On the last weekend of June, Luminor finalised the migration of the former 50,000 Nordea customers in Lithuania. This was the last major step in the journey of becoming independent on the banking systems and services in Lithuania.

Head of Luminor in Lithuania Andrius Načajus said: “For the past two years, we have gone through an enormous change and established all necessary systems and solutions, as well as business connections in order to achieve this, and I am grateful to our customers for taking that journey with us.”

Načajus went on to stress that Luminor is now one unified bank for our customers. “I want to thank our team, who implemented this technically difficult task safely and smoothly, and I want to thank our customers for following the information we provided and allowing us to work together to find the best solutions for the secure migration of their data. I also sincerely apologise for the inconvenience part of our customers experienced when activating their new cards and codes. By today, most of the issues have been solved”.

Načajus added that the customer migration was the last major step for Luminor in Lithuania to become a fully standalone bank after having completed the connectivity of the bank to payments infrastructure and set up correspondent banking, exited or taken over all systems run by our former parent banks or on their infrastructure, and establishing independence from parent funding.

“Luminor is a local, pan-Baltic bank for local businesses and it was crucial to gain the independence. We are now well positioned to continue investing in improving our customers’ experience when banking with Luminor and accelerate the development of our digital services and new products,”

Načajus said.

From June 29, all the bank’s customers are using Luminor unified systems, including the same internet bank, mobile app, products and services. Data transfer is a very complex process and Luminor migration team was well prepared by having gone through several rehearsals prior to the actual migration, which contributed to the technically smooth migration. Part of the customers still experienced some inconveniences when activating new cards or using the available codes. Additional load of customer calls was caused by several temporary service disruptions of Smart ID. These were common disruptions for the all users of this services on the service provider's side.

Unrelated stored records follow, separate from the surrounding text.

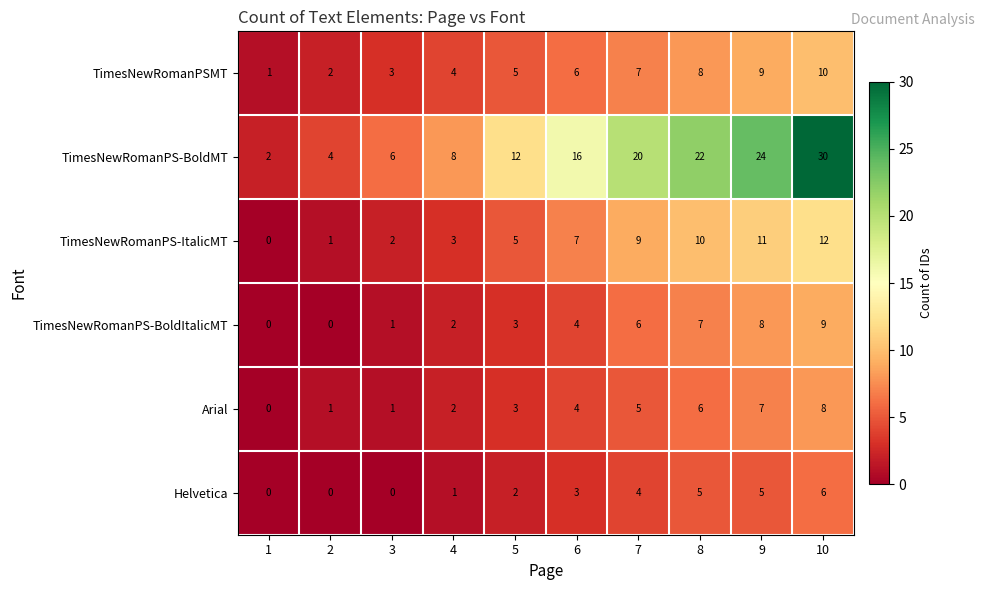

Which series changed the most between 1 and 6?

TimesNewRomanPS-BoldMT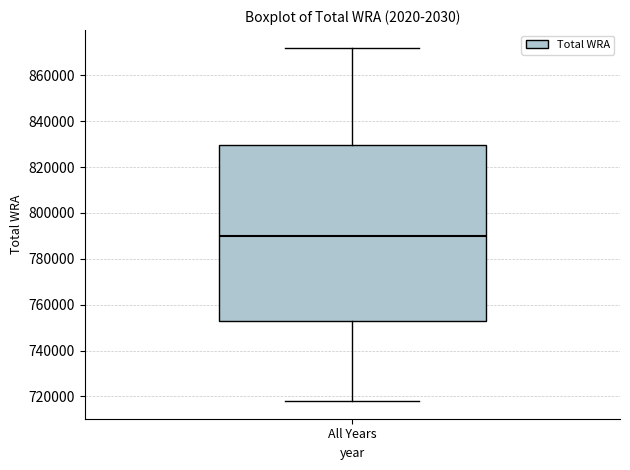

Transcribe this box plot: give where the median line is, the range the box spans, and where the two whiskers end, as read against the y-axis. The values are not printed on the chart, so give them approximately, as read against the axis.

median 790000, box 754000 to 830000, whiskers 718000 to 872000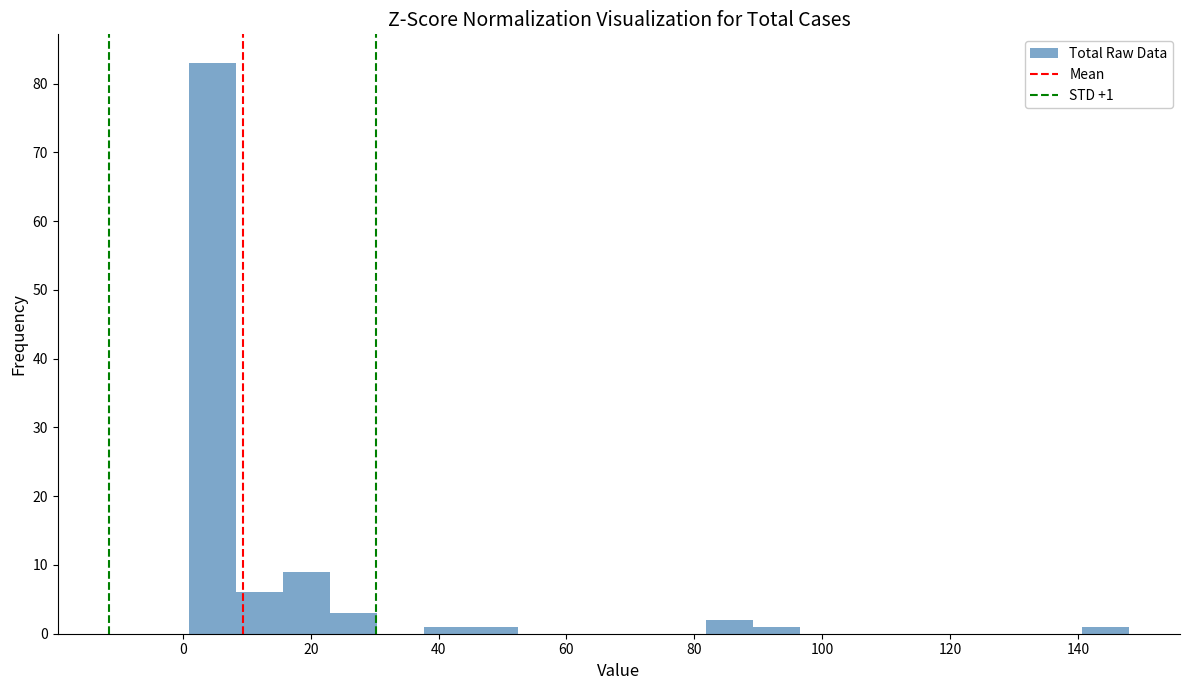

Read against the x-axis, roughly where is the centre of the tallest bar?

4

To help the call center with the increased number of calls, the customers were invited to contact the bank through Facebook, or the bank called them back personally later on. Based on incoming questions, information was constantly updated in all channels with support, instructions and videos available on the most frequently asked topics.

On the last weekend of June, 50,000 customers were migrated, among them 45,000 private and 5,000 business customers. 

The main changes include:

  • starting to use LuminorIDNB internet bank and mobile app with Smart ID, Mobile ID, or a new code generator;
  • MasterCard and Maestro cards were switched to Visa cards;
  • cross-border payments will be subject to a new SWIFT/BIC code – AGBLLT2X.

Account numbers did not change with the migration in June, 2020.

Luminor is proceeding now with removing all the LuminorIDNB and LuminorINordea names from its systems and services, as well as finishing some other less visible back-office tasks by the end of 2020.

Q&A: Unifying systems

Luminor is the third-largest provider of financial services in the Baltics, with some 900,000 clients, 2,500 employees, and a market share of 16% in deposits and 18% in lending as of 31 March 2020. Total shareholders’ equity amounts to EUR 1.6 billion, and Luminor is capitalised with a CET1 ratio of 20.5%.